Straub includes a contrasting relationship: the toxic one between Elizabeth and Lydia. Their friendship is cut short by Lydia’s death, but through memories and Lydia’s journals, Straub explores the opposite experience of a supportive friendship. Lydia seduces Elizabeth’s boyfriend and then exploits the song Elizabeth wrote. Even from the grave, Lydia is able to upend Elizabeth’s life when her old journals surface. It takes Elizabeth two decades and the entire novel to recognize how awful Lydia is as a friend.
Concern over whether or not nostalgia and common experience justify the continuation of a friendship generates tension in the novel. These people share history:
They were old friends—best friends, really, though Elizabeth might not say that in front of Zoe for fear that she would laugh at the phrase for being juvenile. They’d lived together after college way back in the Stone Age in this very same house, sharing the rambling Victorian with Elizabeth’s boyfriend (now husband) and two guys who had lived in their co-op at Oberlin. It was always nice to carry a big bowl of something homemade over to Zoe’s house, because it felt like being back in that potluck-rich, money poor twilight known as one’s twenties.

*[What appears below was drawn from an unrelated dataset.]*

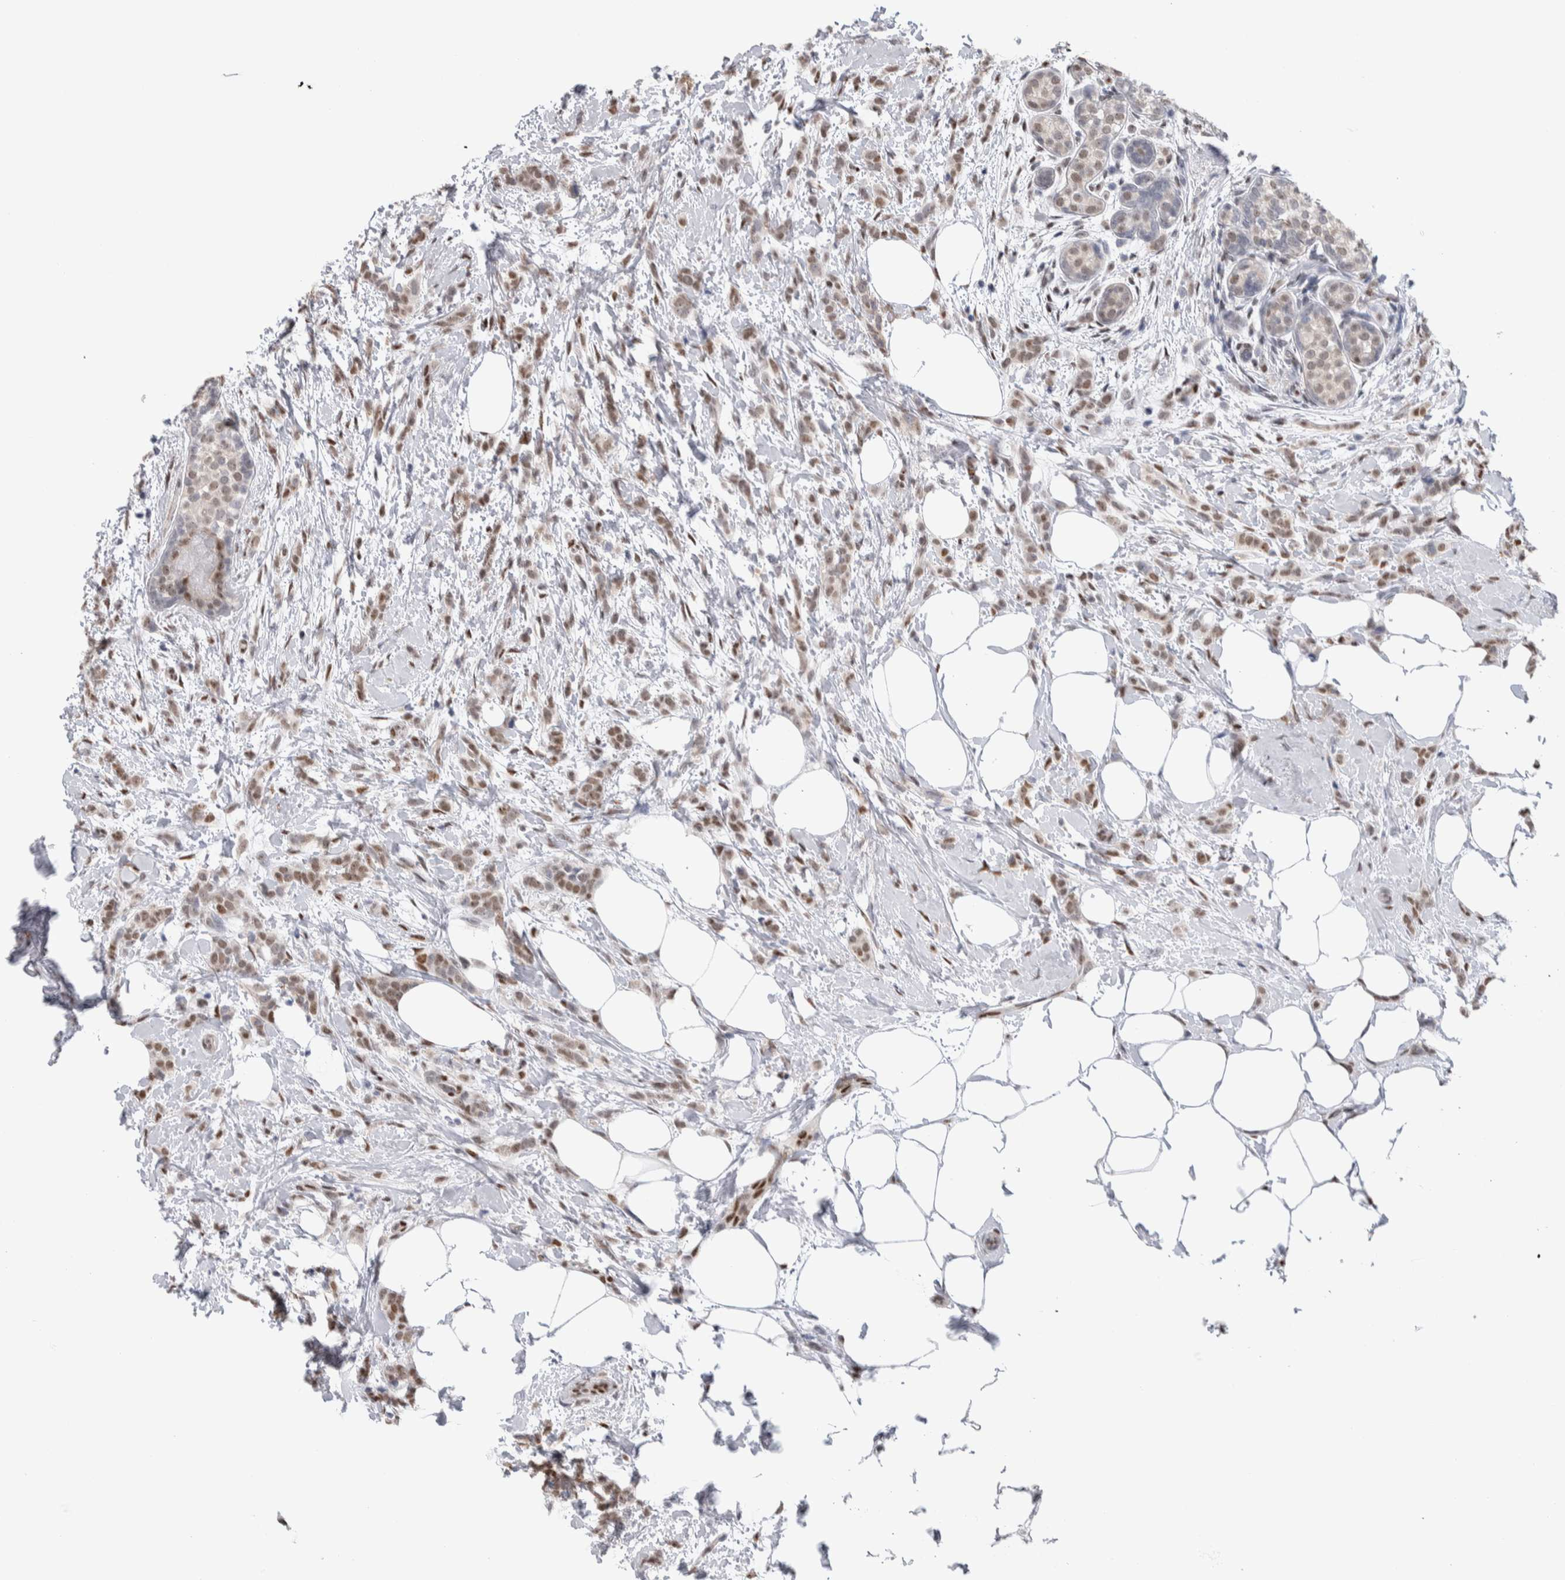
{"staining": {"intensity": "weak", "quantity": "25%-75%", "location": "cytoplasmic/membranous,nuclear"}, "tissue": "breast cancer", "cell_type": "Tumor cells", "image_type": "cancer", "snomed": [{"axis": "morphology", "description": "Lobular carcinoma, in situ"}, {"axis": "morphology", "description": "Lobular carcinoma"}, {"axis": "topography", "description": "Breast"}], "caption": "A micrograph of human breast lobular carcinoma in situ stained for a protein displays weak cytoplasmic/membranous and nuclear brown staining in tumor cells.", "gene": "TAX1BP1", "patient": {"sex": "female", "age": 41}}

The long duration of Elizabeth and Zoe’s friendship provides a source of comfort, but eventually the past haunts their present. As these relationships evolve over time, the novel attempts to explain why and how friendships can endure.
Straub navigates these complex relationships by shifting the point of view in each chapter. This structure creates sympathy for characters like Andrew and Jane who are outside Elizabeth and Zoe’s friendship, and Straub executes the shifts well, providing the right character’s perspective at the right moment to keep the plot moving forward.
Modern Lovers grapples with a truth of middle age: balancing our relationships can be a perilous task. Domestic bliss can only provide so much satisfaction, and it is unlikely that those domestic relationships can fulfill every emotional need. Friendship has its own limits. Modern Lovers skillfully captures the complexities of relationships often taken for granted, and Straub reminds us that happiness together is better than happiness alone.